■ 本文 ■

今日はわがゼミが一体どんなゼミなのかについてちょっとだけお話してみようかと思います。

基本的に毎週金曜日18時から、千田研究室で活動しています、というのは普段からお伝えしている通りです。

ゼミ員ですが、千田研と愉快な仲間たちが半数、某中大の仲間たちが半数、ゼミ員の友達はみな友達が何割か、千田研OBが何割か、そして先生、で構成されております。

わがゼミは、大学に正式に認定されている自主ゼミではありません。よって、活動や参加に関しては基本的に口コミでじわじわここまで広がってきたことになります。もうすぐゼミ雑誌『F』も発行できるはずです。個人的にもゼミ的にも大変楽しみにしております。

■ データ行 ■
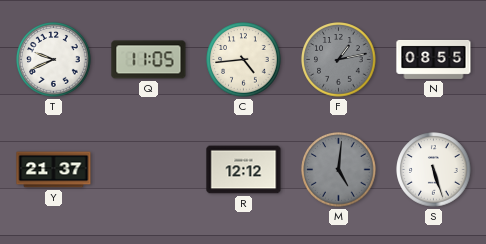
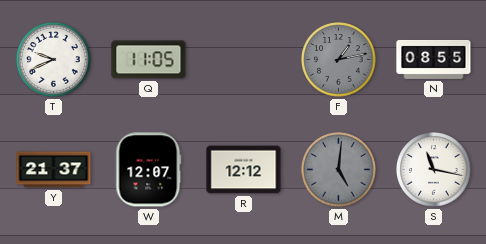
C: 4:44 -> none
W: none -> 12:07
S: 5:27 -> 11:17
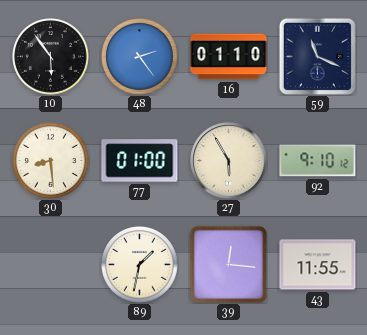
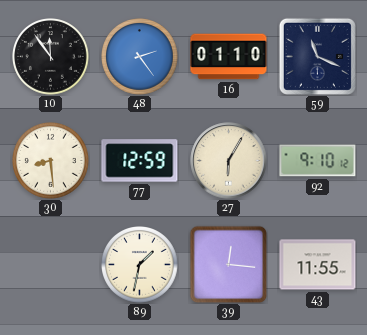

■ 課題 ■
ゼミ紹介の本文から、「基本的に毎週金曜日18時から」で始まり「も大変楽しみにしております。」まで続く部分を、一字一句そのまま書き写してください。

■ 記述解答 ■
基本的に毎週金曜日18時から、千田研究室で活動しています、というのは普段からお伝えしている通りです。

ゼミ員ですが、千田研と愉快な仲間たちが半数、某中大の仲間たちが半数、ゼミ員の友達はみな友達が何割か、千田研OBが何割か、そして先生、で構成されております。

わがゼミは、大学に正式に認定されている自主ゼミではありません。よって、活動や参加に関しては基本的に口コミでじわじわここまで広がってきたことになります。もうすぐゼミ雑誌『F』も発行できるはずです。個人的にもゼミ的にも大変楽しみにしております。